Valmiki Tiger Reserve is the only tiger reserve in Bihar and forms the easternmost limit of India's Himalayan Terai forests. The forest contains a mix of bhabar and terai tracts and is located in the Gangetic Plains bio-geographic zone. Valmiki Tiger Reserve is located in Bihar's northwestern West Champaran district.
• In 1978, it was designated as a Wildlife Sanctuary. The Sanctuary's total area is approximately 545.15 km2.
• In 1990, Valmiki National Park was established. The park's total area is approximately 335.65 km2.
• The Valmiki Wildlife Sanctuary and National Park is the country's 18th Tiger Reserve. Valmiki National Park and Valmiki Wild Sanctuary make up the Valmiki Tiger Reserve.
• The only way into the tiger reserve is through Valmiki Nagar, due to the dense forest cover in the area. The tiger reserve shares a border with Nepal's Chitwan National Park.
• A diverse range of flora and fauna can be found in the Valmiki National Park. Moisture-bearing Sal forests, dry-bearing Sal forests, moist mixed deciduous forests without Sal, cane, and tropical seasonal swamp forests with reed beds and wet grasslands make up the park.
• Due to adequate core areas and low poaching pressure, the US–WWF has designated the Valmiki protected areas in India and Chitwan National Park and Parsa Wildlife Reserve in Nepal as Level–1 Tiger Conservation Units (TCUs).
• The park is bisected by two rivers: the Gandak and the Masan River. Valmiki wildlife sanctuary is bordered on the west by the River Gandak. It enters India at Valmikinagar, where it is joined by two rivulets, Sonha and Pachnad, to form the holy Triveni confluence. In Nepal, the river is known as the Narayani.
• The Harha – Masan River system originates in the Valmiki Forests and flows south to form the Burhi Gandak River.
• All of these rivers, including the Rohua, Kotrahia, Manor, Bhapsa, Koshil, Singha, Dhonghi, Ganguli, and Dhoram, are full of youth and vitality.
• Mammals: tiger, rhinoceros, black bear, leopard, wild dog, wild buffalo, wild boar, hyena, leopard cat, wild cat, fishing cat, languor, monkey, Barking deer, Spotted deer, Hog deer, Blue bull, Flying squirrel, and so on.
• Reptiles – Python, Cobra, King cobra, Krait, Banded krait, Sand boa, Crocodiles, Gharial, monitor lizard etc.
• Indian bison and one-horned rhinoceros frequently migrate from Chitwan to Valmikinagar.

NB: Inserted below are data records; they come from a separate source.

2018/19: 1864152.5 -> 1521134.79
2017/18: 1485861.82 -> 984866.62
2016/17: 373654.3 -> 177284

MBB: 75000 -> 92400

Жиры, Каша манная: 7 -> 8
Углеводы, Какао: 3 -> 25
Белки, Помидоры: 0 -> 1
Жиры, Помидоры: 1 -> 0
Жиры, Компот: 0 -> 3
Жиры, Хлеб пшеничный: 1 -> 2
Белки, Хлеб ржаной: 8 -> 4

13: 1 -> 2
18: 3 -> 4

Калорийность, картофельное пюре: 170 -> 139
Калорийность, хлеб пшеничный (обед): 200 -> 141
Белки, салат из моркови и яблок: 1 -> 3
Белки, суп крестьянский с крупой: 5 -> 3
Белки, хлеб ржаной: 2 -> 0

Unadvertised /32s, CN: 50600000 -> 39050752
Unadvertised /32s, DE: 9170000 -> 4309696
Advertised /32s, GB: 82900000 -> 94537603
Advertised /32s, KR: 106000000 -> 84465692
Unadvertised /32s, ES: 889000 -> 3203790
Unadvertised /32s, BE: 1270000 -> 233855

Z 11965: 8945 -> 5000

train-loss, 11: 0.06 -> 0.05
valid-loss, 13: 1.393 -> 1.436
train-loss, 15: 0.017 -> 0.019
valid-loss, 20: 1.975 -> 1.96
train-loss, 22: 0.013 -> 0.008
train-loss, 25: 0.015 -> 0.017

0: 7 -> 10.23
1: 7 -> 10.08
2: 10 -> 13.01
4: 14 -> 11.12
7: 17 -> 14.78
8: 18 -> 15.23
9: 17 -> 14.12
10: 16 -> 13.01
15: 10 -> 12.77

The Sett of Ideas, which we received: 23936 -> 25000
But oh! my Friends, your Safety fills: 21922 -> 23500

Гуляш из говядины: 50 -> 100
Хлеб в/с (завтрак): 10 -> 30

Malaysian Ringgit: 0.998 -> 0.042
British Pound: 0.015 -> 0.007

• There are a lot of crocodiles near Belahwa Village, which is close to the VTR.
The Valmiki world is rich in socio-cultural diversity. The dominant community in the landscape is the scheduled tribe ‘Tharu.' There are several theories about how this community in the Himalayan terai came to be colonised. Agriculture is their primary occupation, and rice is their staple food. They are non-vegetarians who enjoy chicken, pork, snails, and fish, as well as local liquor made from jaggary. Bhojpuri is the primary language. Their main festival is Rama Navami. They also have a sociocultural relationship with Nepal's Tharus. Their population is estimated to be around 2.5 lakh.
The scheduled tribes in the Valmiki landscape other than the Tharu are referred to as Dhangar, which means "retained labourer" in Oraon dialect. Oraon, Munda, Lohra, and Bhuiya are the four tribes that make up Dhangar. From the Chhotanagpur Hills, the ‘Dhangars' were brought to the area as agricultural labourers. Each Dhangar tribe speaks its own dialect and celebrates its own festivals. Their current population is estimated to be around 0.5 lakh.
'Baaji' is a term used to refer to non-tribal communities. They are outsiders who work in the villages' agriculture and small businesses.